◆ EXERCISE AIM
Search the records for the word "demais". Copy every line where it appears.

THE DATA START

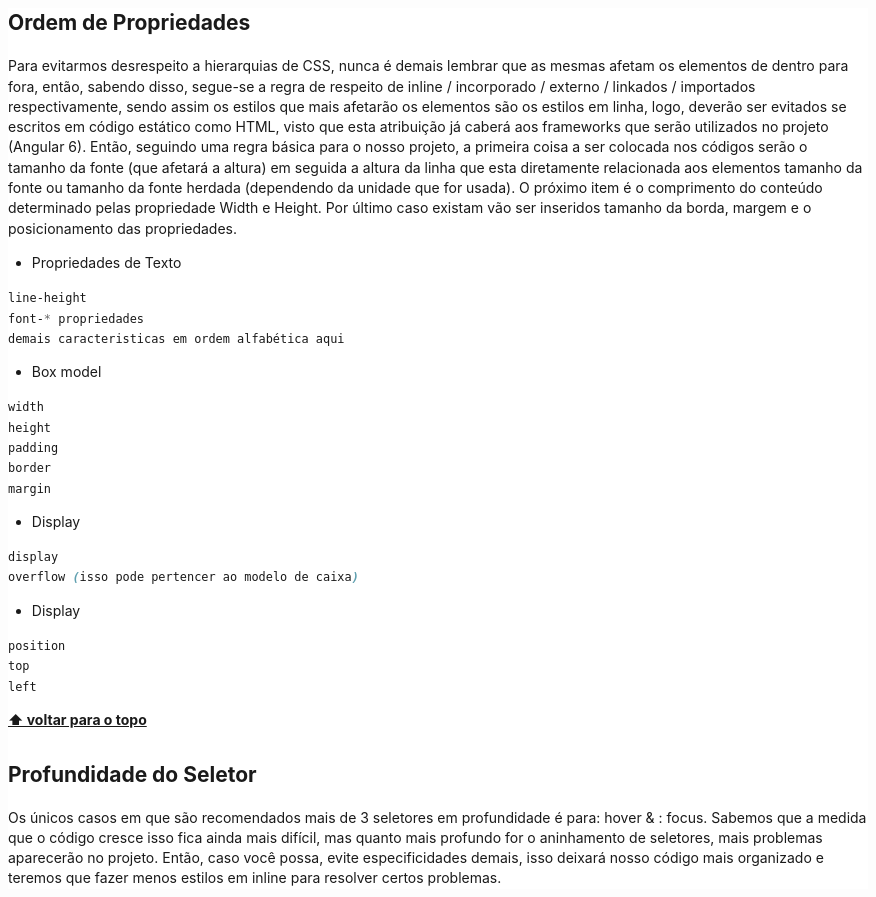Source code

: ## Ordem de Propriedades

Para evitarmos desrespeito a hierarquias de CSS, nunca é demais lembrar que as mesmas afetam os elementos de dentro para fora, então, sabendo disso, segue-se a regra de respeito de inline / incorporado / externo / linkados / importados respectivamente, sendo assim os estilos que mais afetarão os elementos são os estilos em linha, logo, deverão ser evitados se escritos em código estático como HTML, visto que esta atribuição já caberá aos frameworks que serão utilizados no projeto (Angular 6). Então, seguindo uma regra básica para o nosso projeto, a primeira coisa a ser colocada nos códigos serão o tamanho da fonte (que afetará a altura) em seguida a altura da linha que esta diretamente relacionada aos elementos tamanho da fonte ou tamanho da fonte herdada (dependendo da unidade que for usada). O próximo item é o comprimento do conteúdo determinado pelas propriedade Width e Height. Por último caso existam vão ser inseridos tamanho da borda, margem e o posicionamento das propriedades.

  - Propriedades de Texto

  ```css
  line-height
  font-* propriedades
  demais caracteristicas em ordem alfabética aqui
  ```

  - Box model

  ```css
  width
  height
  padding
  border
  margin
  ```

  - Display

  ```css
  display
  overflow (isso pode pertencer ao modelo de caixa)
  ```

  - Display

  ```css
  position
  top
  left
  ```

**[⬆ voltar para o topo](#índice)**


## Profundidade do Seletor

Os únicos casos em que são recomendados mais de 3 seletores em profundidade é para: hover & : focus. Sabemos que a medida que o código cresce isso fica ainda mais difícil, mas quanto mais profundo for o aninhamento de seletores, mais problemas aparecerão no projeto. Então, caso você possa, evite especificidades demais, isso deixará nosso código mais organizado e teremos que fazer menos estilos em inline para resolver certos problemas.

THE DATA END

◆ SOLUTION TO THE PROBLEM
Para evitarmos desrespeito a hierarquias de CSS, nunca é demais lembrar que as mesmas afetam os elementos de dentro para fora, então, sabendo disso, segue-se a regra de respeito de inline / incorporado / externo / linkados / importados respectivamente, sendo assim os estilos que mais afetarão os elementos são os estilos em linha, logo, deverão ser evitados se escritos em código estático como HTML, visto que esta atribuição já caberá aos frameworks que serão utilizados no projeto (Angular 6). Então, seguindo uma regra básica para o nosso projeto, a primeira coisa a ser colocada nos códigos serão o tamanho da fonte (que afetará a altura) em seguida a altura da linha que esta diretamente relacionada aos elementos tamanho da fonte ou tamanho da fonte herdada (dependendo da unidade que for usada). O próximo item é o comprimento do conteúdo determinado pelas propriedade Width e Height. Por último caso existam vão ser inseridos tamanho da borda, margem e o posicionamento das propriedades.
  demais caracteristicas em ordem alfabética aqui
Os únicos casos em que são recomendados mais de 3 seletores em profundidade é para: hover & : focus. Sabemos que a medida que o código cresce isso fica ainda mais difícil, mas quanto mais profundo for o aninhamento de seletores, mais problemas aparecerão no projeto. Então, caso você possa, evite especificidades demais, isso deixará nosso código mais organizado e teremos que fazer menos estilos em inline para resolver certos problemas.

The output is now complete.